The Aditya Birla group has been advised on the restructuring of its cement operations by the Boston Consulting Group. Bansi Mehta of Bansi Mehta & Co and Arun Gandhi of NM Raiji & Co were the independent valuers.

While DSP Merrill Lynch were the transaction advisors, Amarchand & Mangaldas and Suresh A Shroff were the legal advisors.

Birla said that Grasim will look at all avenues for expansion of its core businesses of viscose staplefibre, textiles and cement. "I believe that there will be a shakeout in VSF industry, and we will all possibilities. We will also look at further strengthening our cement operations as and when opportunities arise," he added.

"The cash-rich VSF business of Grasim could fund future expansion of cement operations. There is unlikely to be any major investment in VSF in the immediate future as its expansion is complete," Birla explained.

On the restructured Indian Rayon, Birla said that the company will continue to consolidate its core businesses viscose filament yarn, carbon black and insulators, "may be through brownfield expansions".

These three businesses have recorded a strong PBDIT growth of over 20 per cent over the last seven years. All three divisions have major export earnings and Birla said that Indian Rayon will strive to increase its international operations.

Under the restructured cement division, Grasim plans to do away with the old structure were each of the five cement divisions wereseparate profit centres and used to compete with each other on certain overlapping marketing zone, particularly in Maharashtra.

Indian Rayon shareholders will lose out

It is a great deal for Grasim, and should be reflected in its price.
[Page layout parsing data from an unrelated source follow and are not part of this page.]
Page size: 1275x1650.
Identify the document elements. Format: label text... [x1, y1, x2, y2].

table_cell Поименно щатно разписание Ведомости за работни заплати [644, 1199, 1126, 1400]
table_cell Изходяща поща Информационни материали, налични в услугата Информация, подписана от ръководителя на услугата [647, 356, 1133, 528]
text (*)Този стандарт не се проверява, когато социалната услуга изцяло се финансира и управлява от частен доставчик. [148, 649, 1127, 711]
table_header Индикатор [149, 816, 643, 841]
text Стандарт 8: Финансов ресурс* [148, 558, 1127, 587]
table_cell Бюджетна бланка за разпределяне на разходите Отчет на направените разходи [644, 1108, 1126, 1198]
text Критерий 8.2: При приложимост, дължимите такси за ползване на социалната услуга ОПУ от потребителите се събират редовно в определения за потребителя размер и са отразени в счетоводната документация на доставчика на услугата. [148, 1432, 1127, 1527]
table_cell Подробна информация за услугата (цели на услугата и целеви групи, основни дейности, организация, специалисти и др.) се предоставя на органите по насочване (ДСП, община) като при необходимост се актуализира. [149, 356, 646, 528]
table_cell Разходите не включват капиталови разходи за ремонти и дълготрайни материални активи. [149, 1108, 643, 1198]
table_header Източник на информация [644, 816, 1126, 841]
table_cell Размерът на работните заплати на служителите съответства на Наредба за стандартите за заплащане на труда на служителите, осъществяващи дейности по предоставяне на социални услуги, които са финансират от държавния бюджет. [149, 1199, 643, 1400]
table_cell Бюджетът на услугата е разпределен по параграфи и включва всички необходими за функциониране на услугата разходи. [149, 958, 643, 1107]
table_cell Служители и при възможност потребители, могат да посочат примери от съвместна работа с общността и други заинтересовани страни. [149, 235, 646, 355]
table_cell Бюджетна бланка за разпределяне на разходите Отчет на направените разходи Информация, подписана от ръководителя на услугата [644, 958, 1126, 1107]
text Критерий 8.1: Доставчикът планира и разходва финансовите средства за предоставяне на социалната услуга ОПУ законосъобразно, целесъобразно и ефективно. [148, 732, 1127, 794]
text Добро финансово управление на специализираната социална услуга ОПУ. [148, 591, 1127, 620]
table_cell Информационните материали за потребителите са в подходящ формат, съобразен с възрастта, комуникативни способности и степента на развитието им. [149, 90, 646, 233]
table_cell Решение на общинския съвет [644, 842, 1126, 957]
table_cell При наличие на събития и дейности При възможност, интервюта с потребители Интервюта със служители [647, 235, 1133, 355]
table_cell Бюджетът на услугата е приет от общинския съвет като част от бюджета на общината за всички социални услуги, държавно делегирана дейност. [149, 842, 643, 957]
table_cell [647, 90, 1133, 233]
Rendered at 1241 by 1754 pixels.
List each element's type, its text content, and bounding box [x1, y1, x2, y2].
Indian Rayon shareholders are a major losers because the swap ratio of 3:10 will result in fall in Indian Rayon's stock price which will be greater than rise in Grasim's price. Cement, due to its locational advantage, was a cash cow for Indian Rayon, which is left with at least two divisions which have negative cash flows.

Sea-water magnesia plant had cost overrun of Rs 108 crore, and by the management's own admission will not generate returns for two years. The carbon black industry suffers from excess capacity and dumping, and hence this division will also not generate cash. The improved cash flow due to commissioning of bulk terminal will benefit Grasim. With equity of Indian Rayon being unchanged, RoE will be substantially lower. According to the figuresreleased by management, post spin-off, the margins of rayon for 1997-98 would have been better but 1997-98 was an excellent year for VFY and excatly the opposite is the case now.